Italiani restii ad uso delle carte di credito secondo BankItalia
Gli italiani sembrano ancora incerti ad utilizzare carte di credito al posto del contante: lo ha rilevato il vicedirettore generale di Bankitalia Giovanni Carosio.
Carosio ha spiegato che “sebbene da noi la diffusione dei terminali POS e delle carte di pagamento non sia minore che nel resto d’Europa, nel 2006 sono state effettuate 62 operazioni pro capite con strumenti alternativi al contante e agli assegni, a fronte delle oltre 150 registrate in media nell’Eurosistema nel biennio precedente.
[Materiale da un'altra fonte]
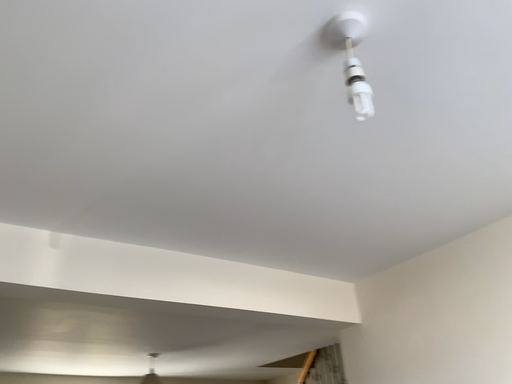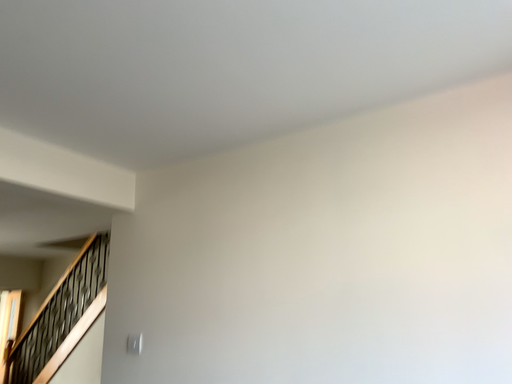
Question: Which way did the camera rotate in the video?

Choices:
 (A) rotated right
 (B) rotated left

Answer: (A)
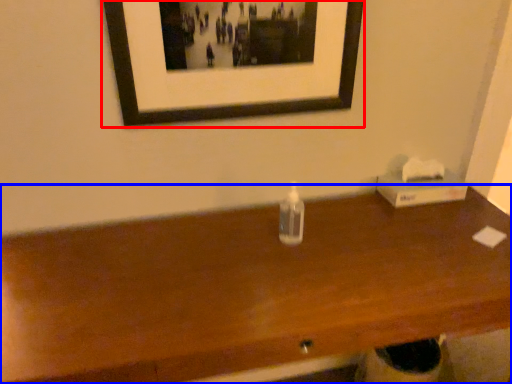
Question: Which of the following is the closest to the observer, picture frame (highlighted by a red box) or table (highlighted by a blue box)?

Choices:
 (A) picture frame
 (B) table

Answer: (B)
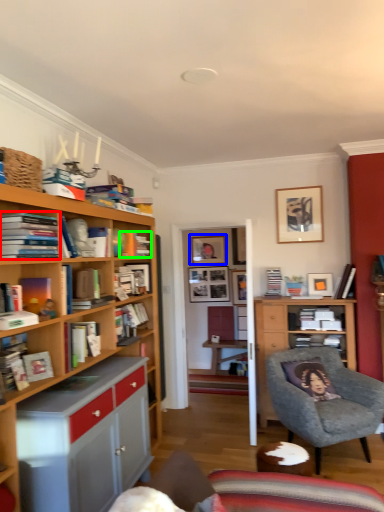
Question: Which is farther away from book (highlighted by a red box)? picture frame (highlighted by a blue box) or book (highlighted by a green box)?

Choices:
 (A) picture frame
 (B) book

Answer: (A)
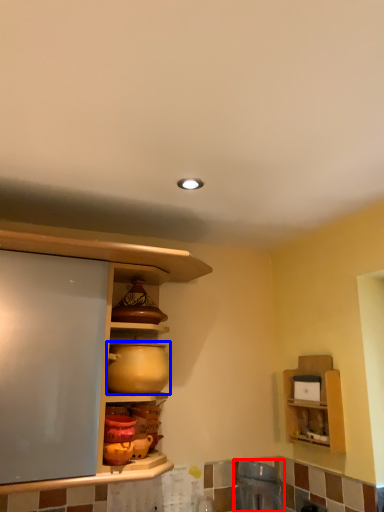
Question: Which object appears farthest to the camera in this image, appliance (highlighted by a red box) or appliance (highlighted by a blue box)?

Choices:
 (A) appliance
 (B) appliance

Answer: (A)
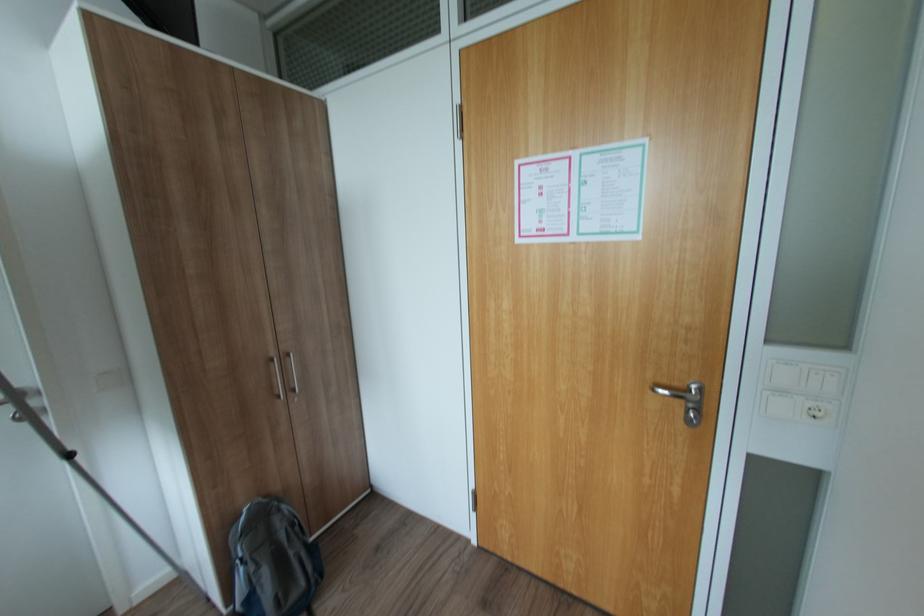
I dati relativi all’utilizzo delle carte, il principale strumento alternativo al contante, confermano il ritardo dell’Italia: nel 2006 le transazioni pro capite sono state 22, mentre nell’area dell’euro erano risultate 46 nella media degli anni 2004-2005″. Il vicedirettore generale dell’istituto di via Nazionale ha proseguito osservando che “l’uso ancora ridotto di strumenti di pagamento tecnologicamente avanzati e piu’ efficienti riduce la possibilita’ per le banche di sviluppare economie di scala in grado di fronteggiare la tendenza all’erosione dei margini”.
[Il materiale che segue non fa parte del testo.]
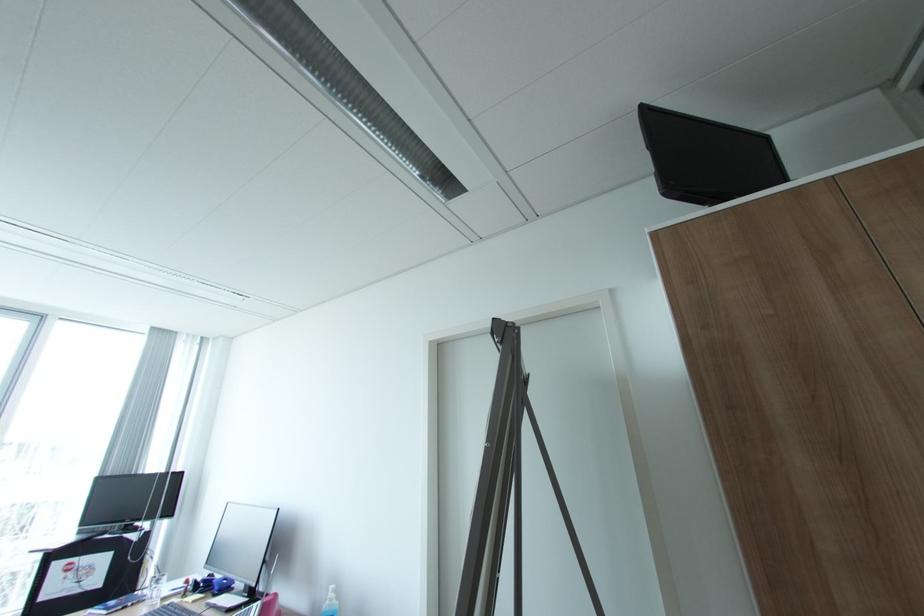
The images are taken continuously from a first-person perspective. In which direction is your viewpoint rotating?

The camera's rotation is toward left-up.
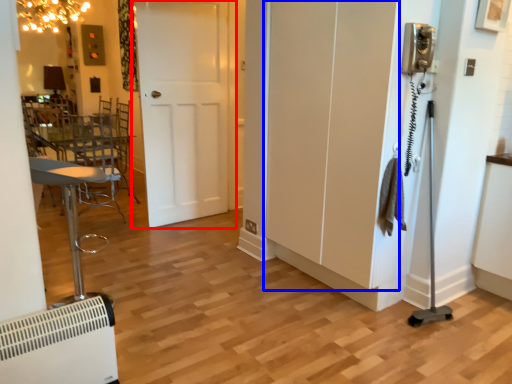
Question: Which of the following is the closest to the observer, door (highlighted by a red box) or screen door (highlighted by a blue box)?

Choices:
 (A) door
 (B) screen door

Answer: (B)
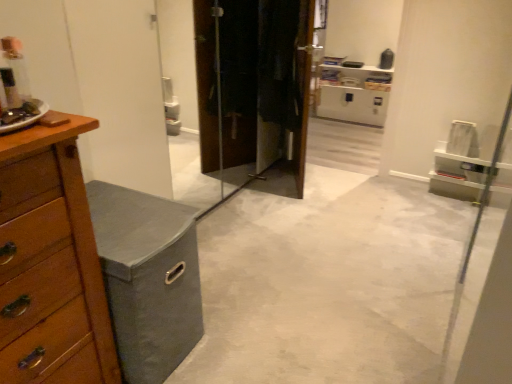
Measure the distance between gray fabric storage bin at left and camera.

gray fabric storage bin at left and camera are 5.24 feet apart from each other.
“Eppure - ha proseguito - i costi di gestione e custodia del contante nonche’ la sua scarsa sicurezza (a causa del pericolo di smarrimenti, furti, rapine) sono di ostacolo alla fluidita’ delle transazioni e agevolano comportamenti illeciti che vanno anch’essi a detrimento dello sviluppo e dell’occupazione”.
A suo giudizio, “i motivi del persistente ricorso al contante vanno allora ricercati in altre cause; tra queste, la scarsa consapevolezza dell’utenza in ordine ai costi del suo utilizzo e la percezione che gli strumenti piu’ evoluti siano insicuri e costosi”.
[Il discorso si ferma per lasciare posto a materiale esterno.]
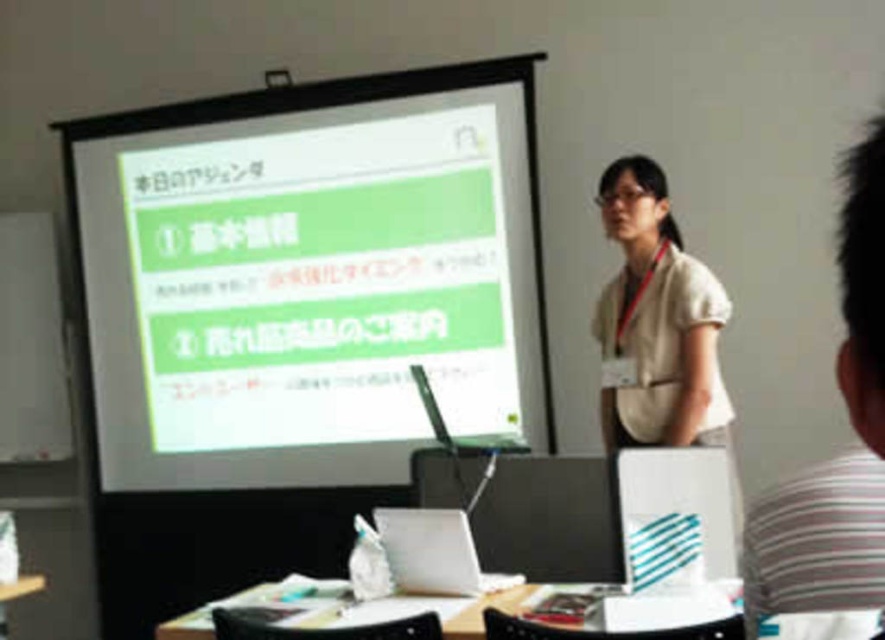
You are a photographer positioned at the front of the room. You want to take a photo that includes both the striped cotton shirt at right and the wooden table at lower center. Which object should you adjust your camera angle to focus on first to ensure both are in frame?

You should focus on the wooden table at lower center first because the striped cotton shirt at right is closer to the viewer, so adjusting for the farther object ensures both will be in frame.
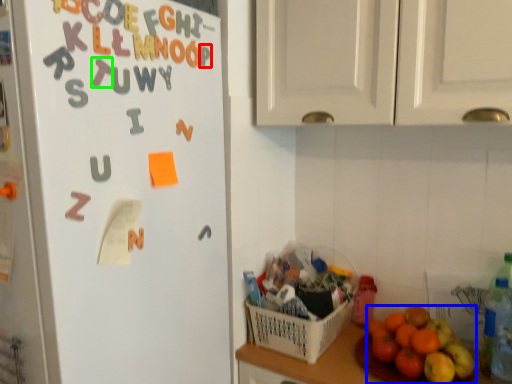
Question: Based on their relative distances, which object is nearer to letter (highlighted by a red box)? Choose from grapefruit (highlighted by a blue box) and alphabet (highlighted by a green box).

Choices:
 (A) grapefruit
 (B) alphabet

Answer: (B)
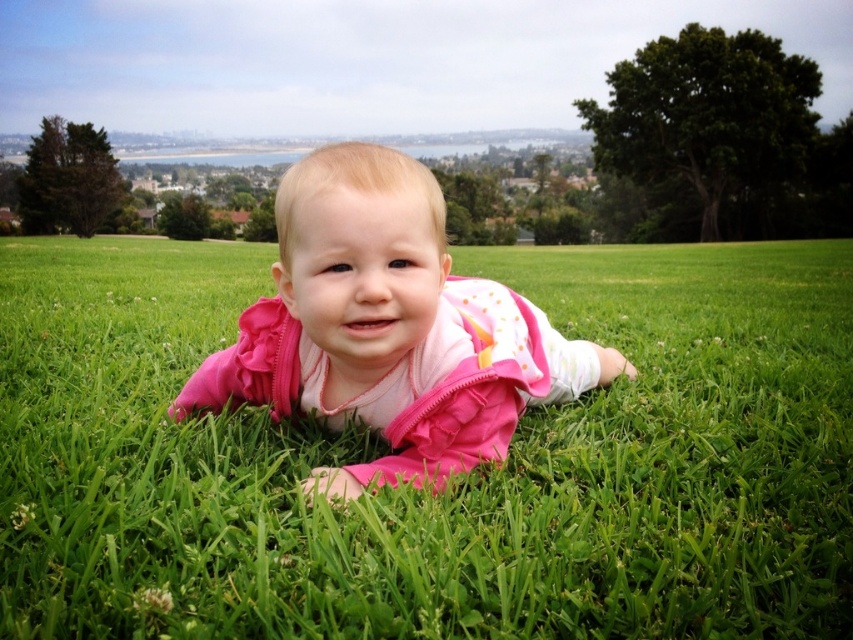
Question: Which point appears closest to the camera in this image?

Choices:
 (A) (161, 310)
 (B) (415, 346)

Answer: (B)

Question: Which point appears closest to the camera in this image?

Choices:
 (A) (280, 284)
 (B) (38, 237)

Answer: (A)

Question: Is pink fabric baby at center thinner than pink fleece baby at center?

Choices:
 (A) yes
 (B) no

Answer: (B)

Question: Is pink fabric baby at center further to camera compared to pink fleece baby at center?

Choices:
 (A) yes
 (B) no

Answer: (B)

Question: Is pink fabric baby at center above pink fleece baby at center?

Choices:
 (A) yes
 (B) no

Answer: (A)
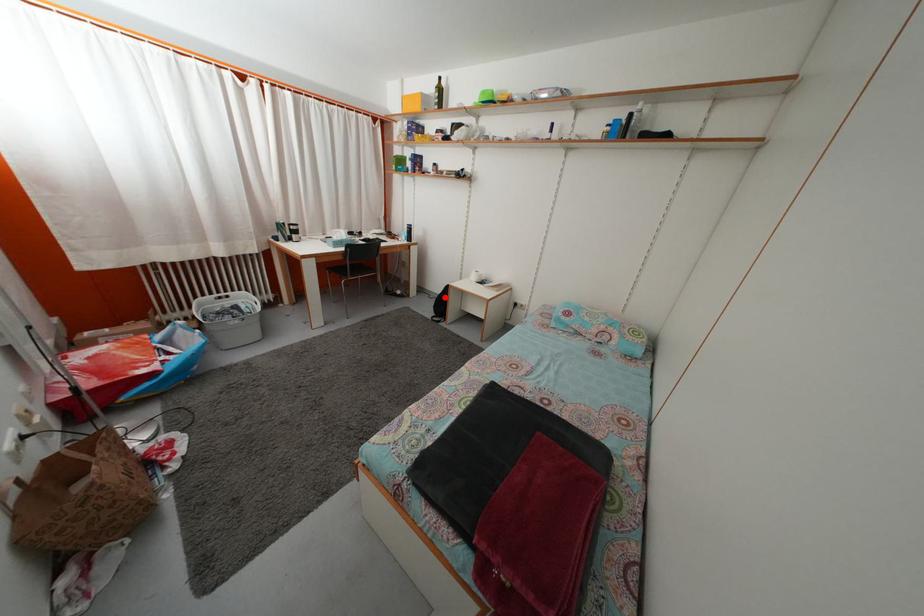
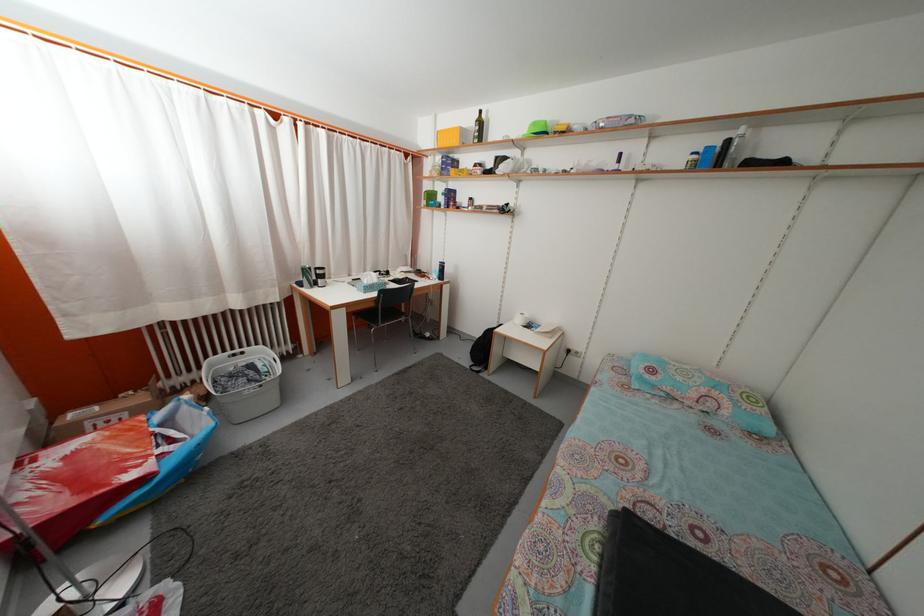
The point at the highlighted location is marked in the first image. Where is the corresponding point in the second image?

(482, 342)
Tali fattori, ha aggiunto, “potrebbero essere significativamente ridimensionati da efficaci campagne informative. Anche la struttura dei prezzi praticati dalle banche potrebbe essere maggiormente orientata ad allineare le scelte della clientela fra l’uso del contante e degli strumenti ad esso alternativi con il costo relativo delle diverse modalita’ di pagamento”.
“Per accrescere la sicurezza e contrastare le frodi, in particolare nel segmento delle carte che rappresentano uno dei settori piu’ a rischio, sono in corso importanti interventi infrastrutturali, il piu’ rilevante dei quali e’ rappresentato dal passaggio alla tecnologia del microchip in sostituzione delle vecchie carte a banda magnetica.
Si aggiungono l’adeguamento tecnologico degli apparati di sicurezza utilizzati nelle procedure autorizzative, la sostituzione dei terminali di vecchia generazione, l’introduzione di incentivi normativi come il trasferimento della responsabilita’ per frodi a carico degli operatori che non si adeguano ai nuovi e piu’ sicuri standard”. E la Banca d’Italia “segue con attenzione tali sviluppi”.